Obiettivo del compito
Rispondi alle seguenti domande basandoti sull'articolo su Emiliano e il referendum sulle trivelle.
(a) Quale referendum è stato più partecipato di quello sulle trivelle negli ultimi 15 anni?
(b) In quale provvedimento il governo aveva tentato di inserire norme per avviare la trivellazione nelle 12 miglia?
(c) Quanti italiani, secondo l'articolo, sono andati alle urne?

Estratto del documento
------------

Emiliano: "Da oggi il premier dovrà fare i conti con me"

BARI di Redazione AntennaSud 

 

E' stato uno straordinario successo. Così si è espresso il presidente della Puglia, Michele Emiliano commentando in serata l'esito del referendum sulle trivelle. E' un successo avere dieci milioni di voti - ha detto il governatore - ma siamo andati ben oltre. 

 

Quello sulle trivelle è il secondo referendum più partecipato negli ultimi 15 anni, dopo quello sull'acqua. Ed è più dei voti presi dal partito democratico alle Europee. Secondo il governatore pugliese Michele Emiliano, siamo di fronte alla più grande aggregazione ambientalista d'Europa, che chiede risposta al governo. Sul fatto che la maggioranza dei cittadini non ha detto sì, supportata dal governo, Emiliano insiste: "Il governo aveva tentato una operazione segreta: insierire nello Sblocca Italia norme che avviavano la trivellazione nelle 12 miglia. Quando le regioni hanno provato a discutere, il governonon le ha ricevute. E solo di fronte al referendum si è dovuto fermare, bloccando le nuove trivellazioni entro le 12 miglia. Dunque un successe enorme nonostante non sia stato raggiunto il quorum. Ma per Emiliano un popolo si è ribellato, e da oggi ilpremire - dice - farà i conti con me. Se non è una dichiarazione di guerra, poco ci manca. Nessuna vittoria di Pirro per Emiliano, ma una grande vittoria politica che ha dimostrato come, nel sabotaggio sistematico della comunicazione di governo. con l'opposizione strenua dei poteri forti di questo paese e non solo, a cominciare dai petrolieri, con le correnti o pseudo tali del partito di maggioranza che non hanno fatto altro che remarci contro, ebbene, contro tutto questo, dodici milioni di italiani sono andati alle urne infischiandosene di chi ha fatto di tutto per indurli a rimanere a casa.  Vi sembra poco, si chiede il presidente della Regione Puglia. Alla domanda se sia vero che il referendum era tutto politico, il governatore replica: Questa è politica, è la ribellione della gente dinanzia alò sopruso di chi dice che io posso fare tutto quello che voglio del tuo mare, della tua terra, della tua vita. Così non va. Quei milioni di italiani lo hanno detto chiaro e forte, spero che Matteo Renzi li abbia sentiti.

------------

Dati da esaminare
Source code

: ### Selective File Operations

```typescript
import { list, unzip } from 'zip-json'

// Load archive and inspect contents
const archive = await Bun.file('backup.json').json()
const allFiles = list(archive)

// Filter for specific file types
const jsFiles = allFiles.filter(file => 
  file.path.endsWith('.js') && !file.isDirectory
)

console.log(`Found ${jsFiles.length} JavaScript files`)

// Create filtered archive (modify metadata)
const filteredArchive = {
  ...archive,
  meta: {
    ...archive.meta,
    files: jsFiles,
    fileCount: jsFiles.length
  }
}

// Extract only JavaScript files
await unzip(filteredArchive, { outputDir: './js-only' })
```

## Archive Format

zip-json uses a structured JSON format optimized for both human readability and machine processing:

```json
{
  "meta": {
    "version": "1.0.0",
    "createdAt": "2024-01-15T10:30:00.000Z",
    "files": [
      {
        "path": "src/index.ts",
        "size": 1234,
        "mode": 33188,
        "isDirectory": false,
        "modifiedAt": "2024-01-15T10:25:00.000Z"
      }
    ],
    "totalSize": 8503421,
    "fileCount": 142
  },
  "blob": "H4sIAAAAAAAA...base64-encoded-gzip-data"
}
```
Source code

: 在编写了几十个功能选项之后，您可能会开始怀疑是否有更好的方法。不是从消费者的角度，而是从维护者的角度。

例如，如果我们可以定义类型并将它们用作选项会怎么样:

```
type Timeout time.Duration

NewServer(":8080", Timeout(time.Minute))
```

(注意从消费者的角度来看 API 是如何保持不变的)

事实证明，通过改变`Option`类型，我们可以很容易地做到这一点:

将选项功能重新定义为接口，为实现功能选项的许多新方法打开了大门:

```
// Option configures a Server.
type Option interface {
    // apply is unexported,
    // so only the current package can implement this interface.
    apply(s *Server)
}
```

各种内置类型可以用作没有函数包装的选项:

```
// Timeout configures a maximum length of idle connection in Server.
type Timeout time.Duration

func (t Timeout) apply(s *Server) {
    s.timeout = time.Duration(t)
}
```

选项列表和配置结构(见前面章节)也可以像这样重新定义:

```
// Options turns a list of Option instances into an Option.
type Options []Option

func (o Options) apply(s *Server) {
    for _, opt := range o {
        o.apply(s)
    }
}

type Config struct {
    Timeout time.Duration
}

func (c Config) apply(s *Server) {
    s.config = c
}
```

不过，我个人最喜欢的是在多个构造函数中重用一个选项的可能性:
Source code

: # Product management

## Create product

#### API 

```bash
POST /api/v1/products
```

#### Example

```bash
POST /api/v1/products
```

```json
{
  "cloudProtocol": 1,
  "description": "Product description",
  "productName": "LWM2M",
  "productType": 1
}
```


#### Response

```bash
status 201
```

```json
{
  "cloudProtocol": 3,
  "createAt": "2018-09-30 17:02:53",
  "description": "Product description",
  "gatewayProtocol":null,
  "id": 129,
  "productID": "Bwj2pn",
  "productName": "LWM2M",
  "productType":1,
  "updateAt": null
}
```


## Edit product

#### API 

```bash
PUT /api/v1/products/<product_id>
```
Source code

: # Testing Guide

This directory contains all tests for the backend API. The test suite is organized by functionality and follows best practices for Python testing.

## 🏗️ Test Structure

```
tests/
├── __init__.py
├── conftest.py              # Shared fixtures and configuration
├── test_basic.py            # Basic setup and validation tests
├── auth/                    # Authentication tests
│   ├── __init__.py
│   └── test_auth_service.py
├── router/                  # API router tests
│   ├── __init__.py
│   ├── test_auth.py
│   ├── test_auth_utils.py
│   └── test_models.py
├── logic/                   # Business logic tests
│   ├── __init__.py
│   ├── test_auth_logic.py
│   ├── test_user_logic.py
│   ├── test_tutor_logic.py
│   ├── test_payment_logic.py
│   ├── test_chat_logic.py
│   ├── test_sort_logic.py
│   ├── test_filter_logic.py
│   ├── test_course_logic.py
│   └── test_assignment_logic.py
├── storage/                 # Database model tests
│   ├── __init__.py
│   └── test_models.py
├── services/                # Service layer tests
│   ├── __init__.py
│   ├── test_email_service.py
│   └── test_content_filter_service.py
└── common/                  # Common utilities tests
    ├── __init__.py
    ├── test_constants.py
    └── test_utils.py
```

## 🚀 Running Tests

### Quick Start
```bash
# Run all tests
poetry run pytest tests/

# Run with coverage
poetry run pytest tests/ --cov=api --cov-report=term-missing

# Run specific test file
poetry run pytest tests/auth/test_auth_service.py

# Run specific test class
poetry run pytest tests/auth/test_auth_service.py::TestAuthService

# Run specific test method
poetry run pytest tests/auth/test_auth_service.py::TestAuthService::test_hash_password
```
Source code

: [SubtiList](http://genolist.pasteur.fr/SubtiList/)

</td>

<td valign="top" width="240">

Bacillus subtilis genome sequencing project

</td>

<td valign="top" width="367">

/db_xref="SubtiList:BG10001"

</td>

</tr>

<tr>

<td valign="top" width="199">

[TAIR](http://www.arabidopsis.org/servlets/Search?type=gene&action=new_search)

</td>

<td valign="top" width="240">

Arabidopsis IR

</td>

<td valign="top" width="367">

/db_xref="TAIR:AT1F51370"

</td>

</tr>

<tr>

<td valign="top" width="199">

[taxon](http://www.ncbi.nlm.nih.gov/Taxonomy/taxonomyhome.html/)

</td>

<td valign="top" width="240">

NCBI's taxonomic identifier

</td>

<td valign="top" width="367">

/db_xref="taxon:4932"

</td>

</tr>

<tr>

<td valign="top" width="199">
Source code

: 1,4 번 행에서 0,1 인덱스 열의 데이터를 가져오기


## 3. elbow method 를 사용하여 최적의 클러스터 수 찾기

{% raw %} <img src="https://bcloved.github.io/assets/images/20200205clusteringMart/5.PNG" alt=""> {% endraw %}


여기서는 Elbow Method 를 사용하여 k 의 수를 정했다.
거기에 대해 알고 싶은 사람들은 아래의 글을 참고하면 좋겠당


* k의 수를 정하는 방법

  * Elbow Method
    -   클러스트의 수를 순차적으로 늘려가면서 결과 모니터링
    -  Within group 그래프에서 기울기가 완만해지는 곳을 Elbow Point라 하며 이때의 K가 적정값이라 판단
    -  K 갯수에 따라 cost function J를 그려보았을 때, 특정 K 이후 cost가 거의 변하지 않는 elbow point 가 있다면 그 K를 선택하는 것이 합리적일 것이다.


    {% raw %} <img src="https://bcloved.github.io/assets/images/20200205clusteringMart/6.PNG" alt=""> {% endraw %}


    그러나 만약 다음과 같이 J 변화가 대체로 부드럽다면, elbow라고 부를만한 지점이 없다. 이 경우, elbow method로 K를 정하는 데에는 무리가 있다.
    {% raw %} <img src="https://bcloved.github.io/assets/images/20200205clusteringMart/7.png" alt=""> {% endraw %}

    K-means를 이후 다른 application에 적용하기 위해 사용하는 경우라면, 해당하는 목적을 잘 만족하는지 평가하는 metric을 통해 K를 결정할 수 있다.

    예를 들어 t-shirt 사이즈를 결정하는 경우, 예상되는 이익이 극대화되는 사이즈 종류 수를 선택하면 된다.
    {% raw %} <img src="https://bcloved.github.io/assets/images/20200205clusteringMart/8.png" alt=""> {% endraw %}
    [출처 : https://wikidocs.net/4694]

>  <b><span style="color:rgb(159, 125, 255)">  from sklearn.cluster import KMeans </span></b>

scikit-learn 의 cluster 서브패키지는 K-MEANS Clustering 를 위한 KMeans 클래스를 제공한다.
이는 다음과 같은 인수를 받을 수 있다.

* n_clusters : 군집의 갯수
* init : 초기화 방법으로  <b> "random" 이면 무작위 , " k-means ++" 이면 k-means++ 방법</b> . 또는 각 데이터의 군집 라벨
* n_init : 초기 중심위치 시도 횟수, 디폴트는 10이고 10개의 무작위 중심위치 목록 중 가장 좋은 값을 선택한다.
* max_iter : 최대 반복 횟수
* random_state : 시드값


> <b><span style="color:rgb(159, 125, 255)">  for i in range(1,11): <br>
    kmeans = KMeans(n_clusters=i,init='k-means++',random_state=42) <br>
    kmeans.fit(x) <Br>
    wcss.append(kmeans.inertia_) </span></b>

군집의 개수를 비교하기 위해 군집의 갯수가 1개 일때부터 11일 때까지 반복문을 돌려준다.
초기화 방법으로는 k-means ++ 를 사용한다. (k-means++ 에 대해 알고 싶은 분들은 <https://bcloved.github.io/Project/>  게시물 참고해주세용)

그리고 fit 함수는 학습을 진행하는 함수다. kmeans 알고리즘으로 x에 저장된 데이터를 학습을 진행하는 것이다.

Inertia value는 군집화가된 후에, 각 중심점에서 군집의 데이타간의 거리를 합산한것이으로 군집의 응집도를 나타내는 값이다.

------------

Soluzione svolta
(a) Il referendum sull'acqua.
(b) Nello Sblocca Italia.
(c) Dodici milioni.